Subscribe to receive updates from Deo Condominium Lawyers.
SUBSCRIBE NOW
When preparing status certificate disclosures, there is often a fine line between protecting a condominium corporation’s legal rights and compromising the potential sale of a unit for over-disclosure. This may be especially true when deciding whether to disclose an alteration made by an owner to the common elements prior to May 5, 2001, the date that the most recent condominium legislation came into effect. Prior to this date, there was no legal obligation for owners to enter into a Section 98 Agreement with the condominium corporation for common element alterations.
Is there a statutory requirement to disclose the existence of agreements that pre-date May 5, 2001? A recent decision issued by the Ontario Superior Court of Justice provided a clear answer to this question.
In Gonzales v York Condominium Corporation No 242, two owners sued the condominium corporation for the corporation’s failure to fully and plainly disclose that the state of the balconies would lead to special assessments and that the solarium appurtenant to their unit (an exclusive-use common element patio that was enclosed by a prior owner) was an alteration to the common elements. The owners also sued the condominium corporation for oppression under Section 135 of the Condominium Act, 1998 (“Act”).
In the status certificate that the owners relied on prior to purchasing their unit, the condominium corporation disclosed in paragraph 23 that the unit is not subject to any agreement under clause 98(1)(b) of the Act relating to additions, alterations or improvements to the common elements by the owner. Since the solarium was not disclosed as an alteration to the common elements in paragraph 23, or in any other paragraph in the status certificate, the owners believed that the solarium formed part of their unit.
However, the Court held that as the solarium was installed in 1986, there was no statutory requirement on the condominium corporation to disclose the existence of common element alterations pre-dating the effective date of the present condominium legislation, when there is no Section 98 Agreement in place.
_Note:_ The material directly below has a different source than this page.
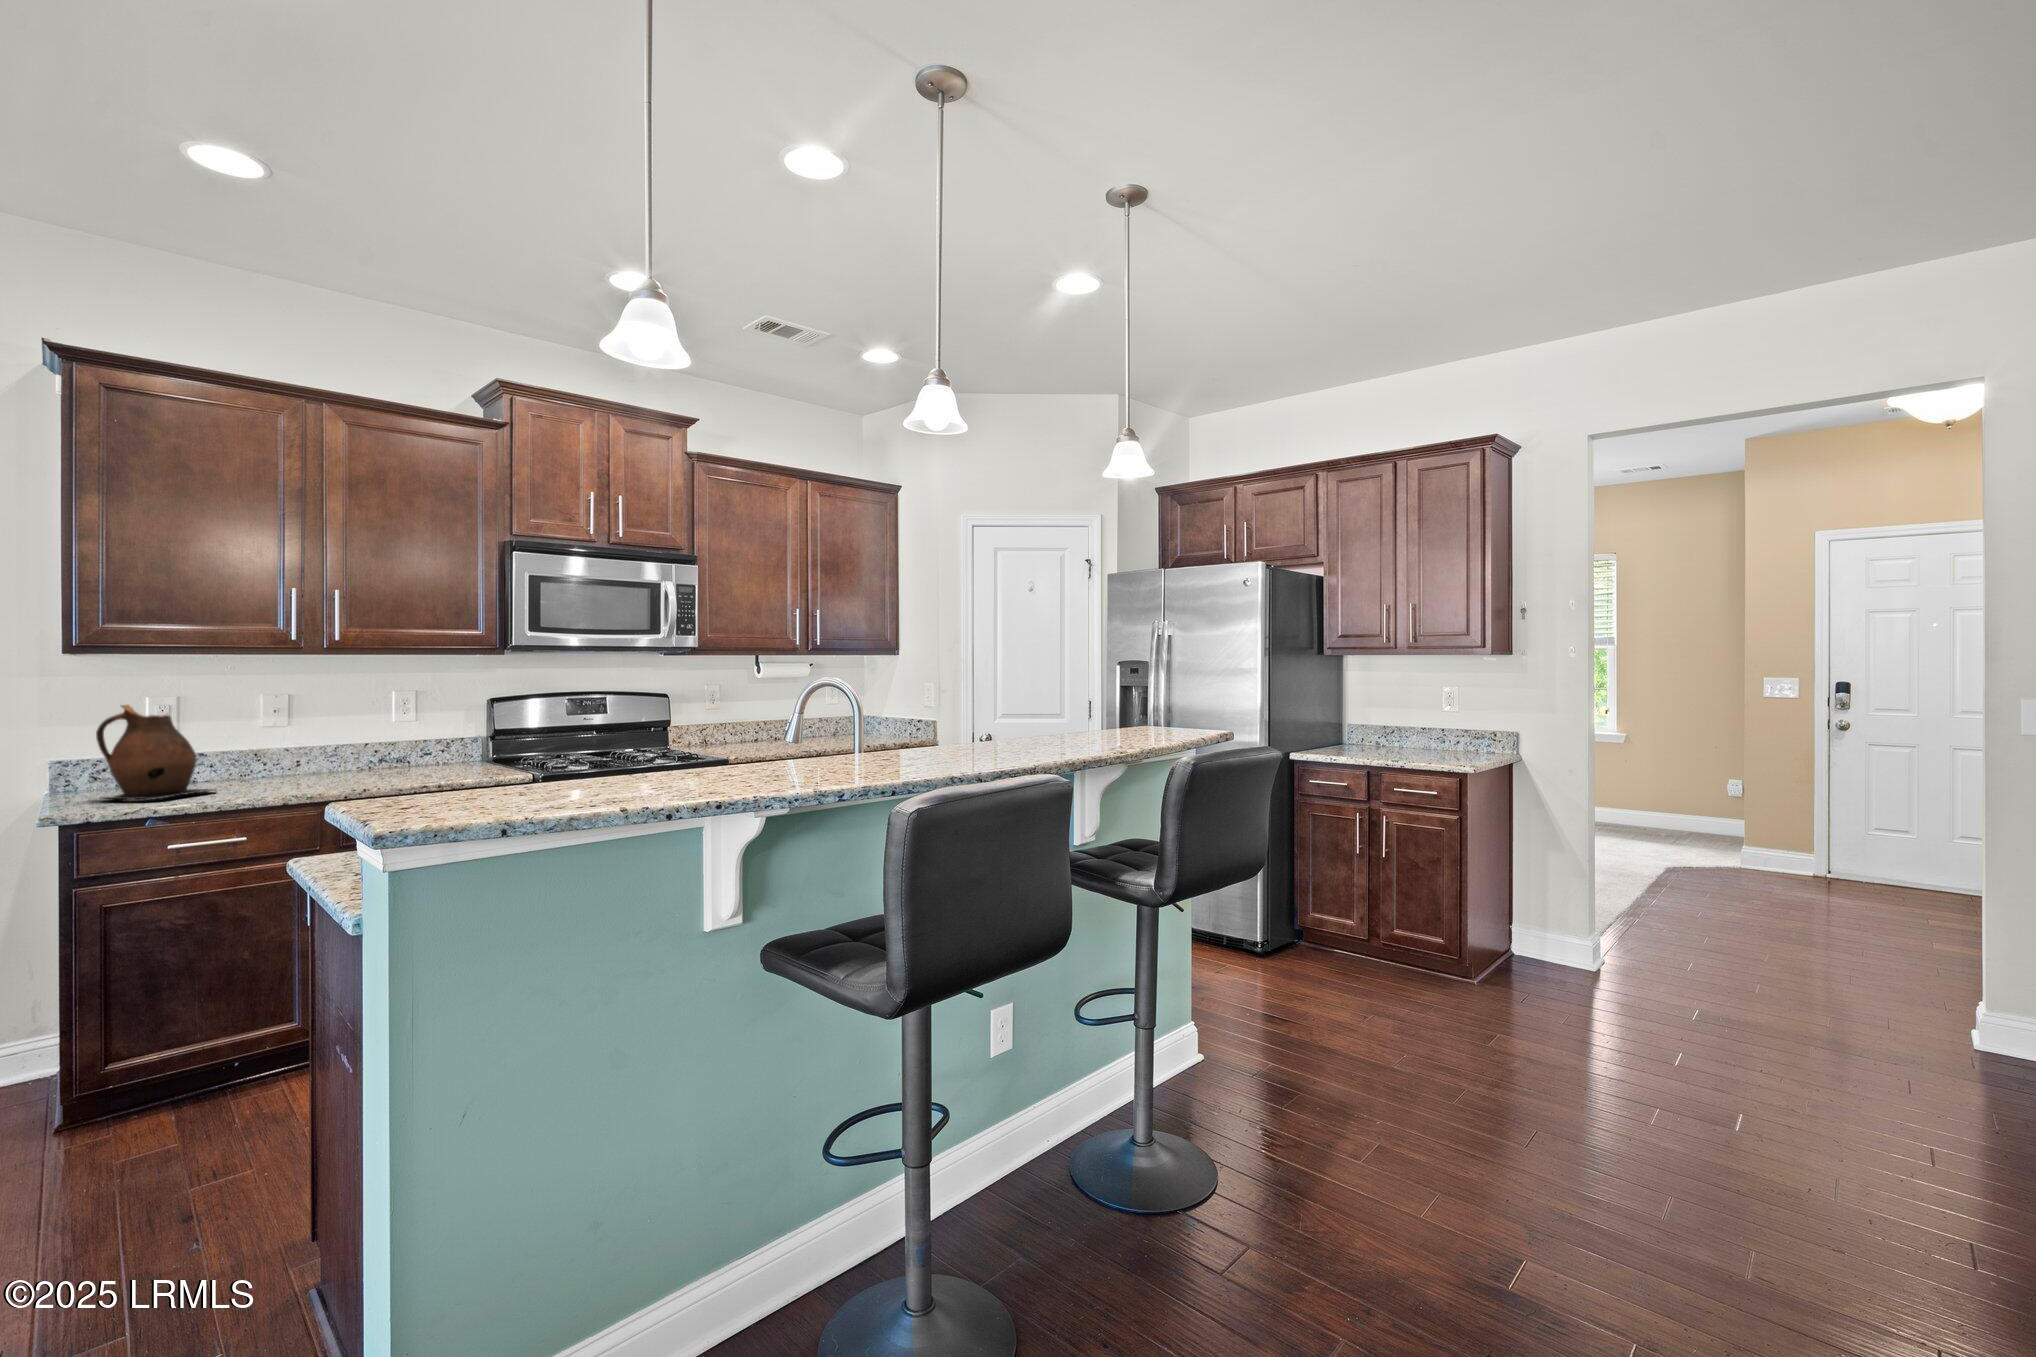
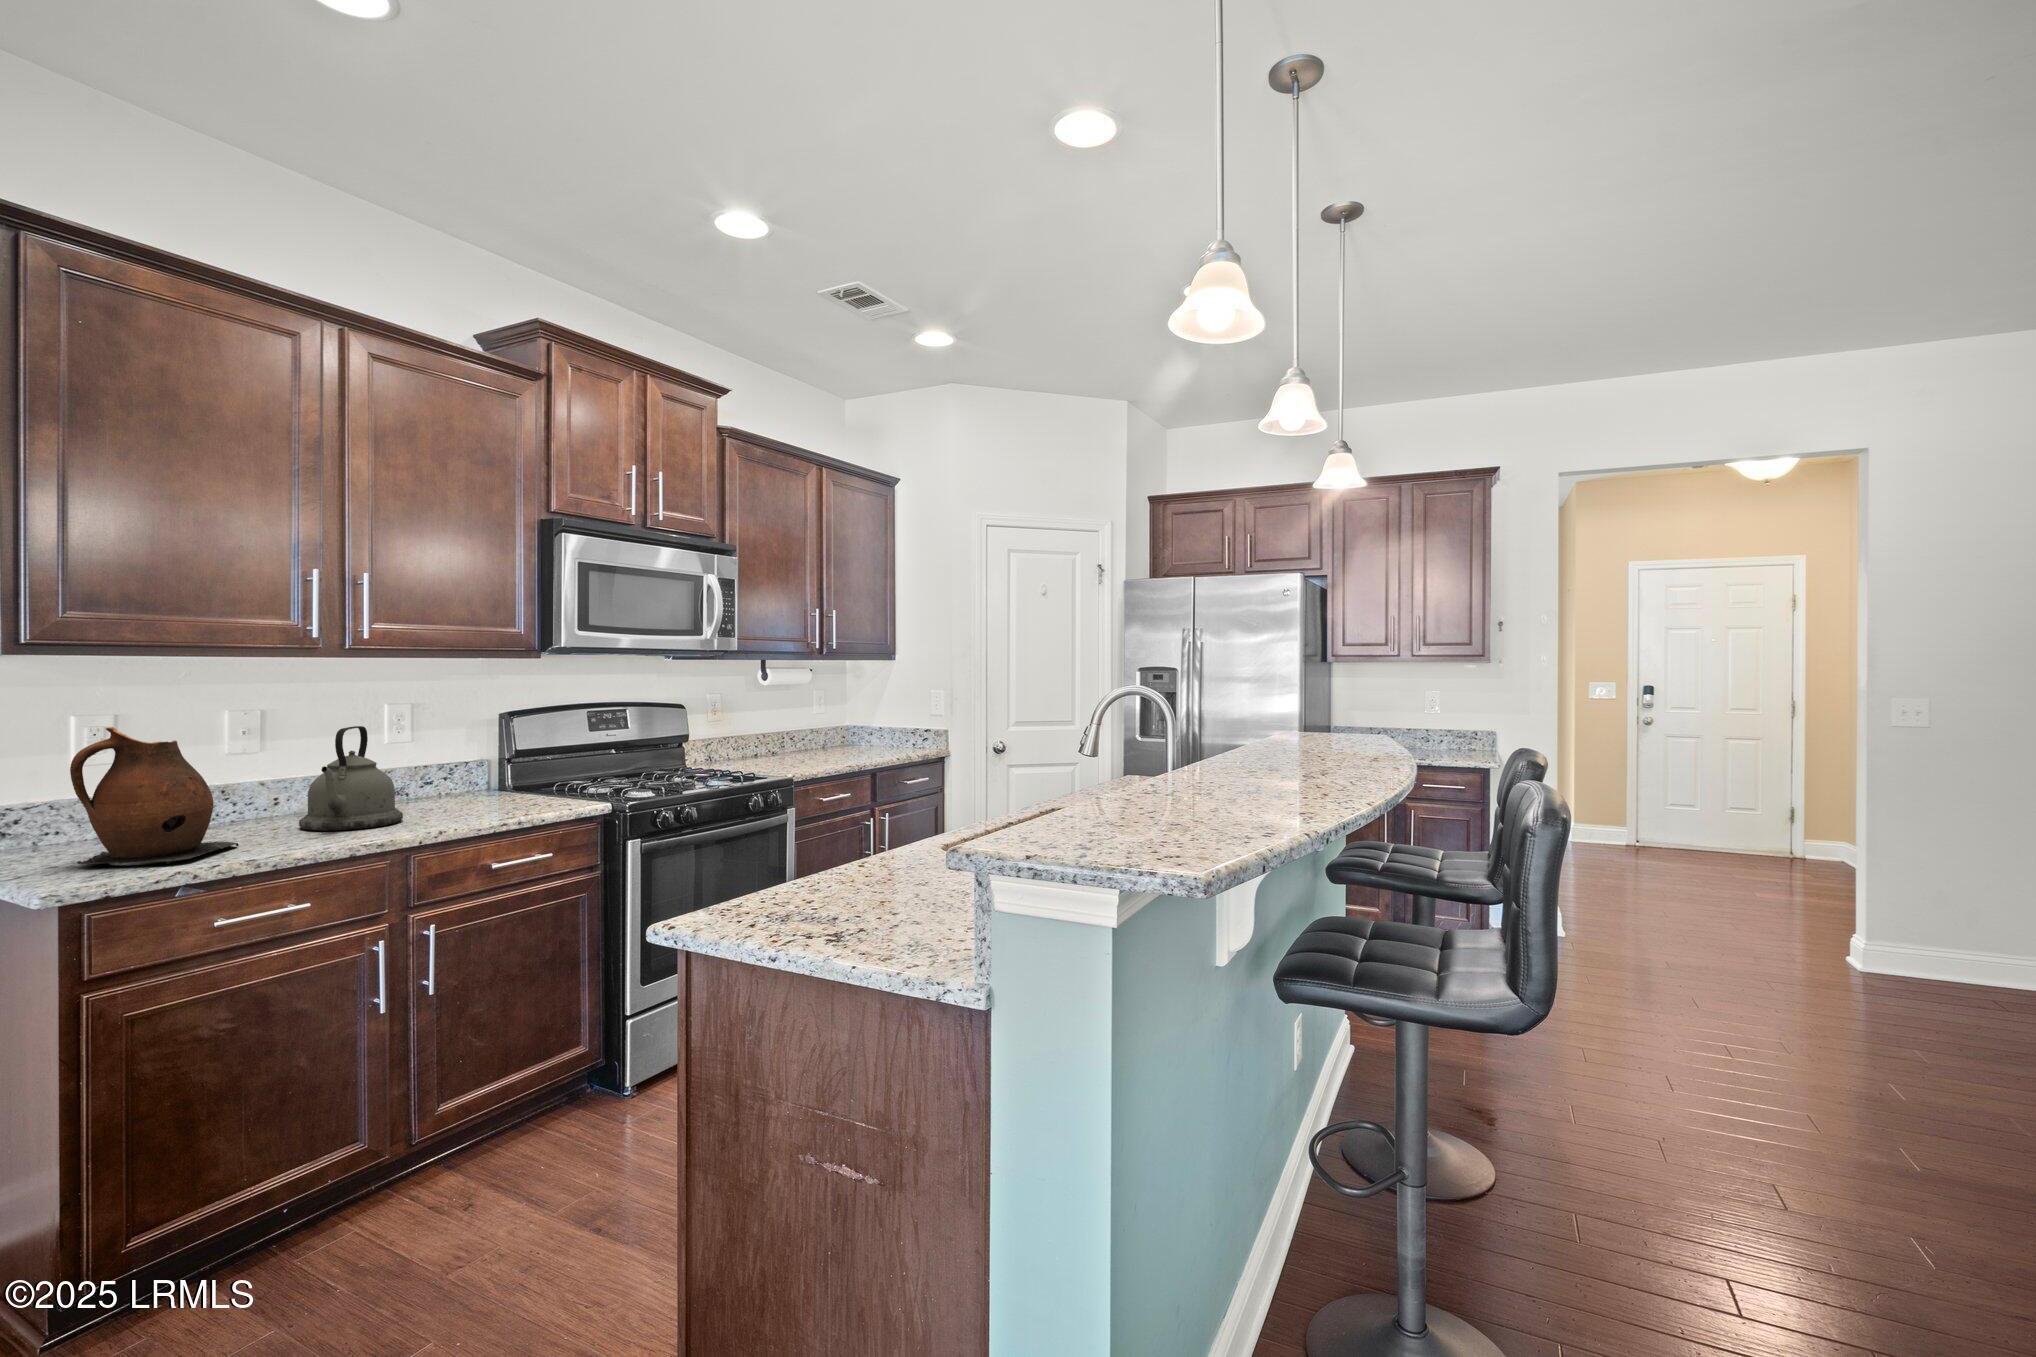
kettle: none [282,707,364,785] -> present [299,726,403,831]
The Court held that the corporation accurately disclosed, in paragraph 23 of the status certificate, that the unit was not subject to any agreement under clause 98(1)(b) of the Act.
Further, the Court held that the owners are “not exempt from any special assessment, levy, loan, or obligation to contribute to the cost of maintaining, repairing, or replacing the solarium.” While the Court did not discuss the owners’ repair and maintenance obligations in detail, it appears that notwithstanding the lack of disclosure of a common element alteration, a purchaser may still be responsible for the costs of repairing and maintaining the alteration, albeit subject to any relevant provisions in the condominium corporation’s declaration.
While there may be no statutory requirement on condominium corporations to disclose the existence of common element alterations that pre-date May 5, 2001, when there is no Section 98 Agreement in place, condominium corporations may better protect their legal rights by including a general disclosure in paragraph 12 of the prescribed status certificate form confirming that the corporation has not inspected the unit or common elements for any unauthorized alterations by the present owner or past owners, that purchasers must satisfy themselves in this regard, and that if the corporation determines a violation, the corporation will enforce compliance at the (future) owner’s cost. Our team at Deo Condominium Lawyers are always available to provide the precise wording for this general status certificate disclosure regarding potential common element alterations.
Please note that the information provided in this article does not constitute legal advice and you should always consult your legal counsel for circumstance-specific legal advice.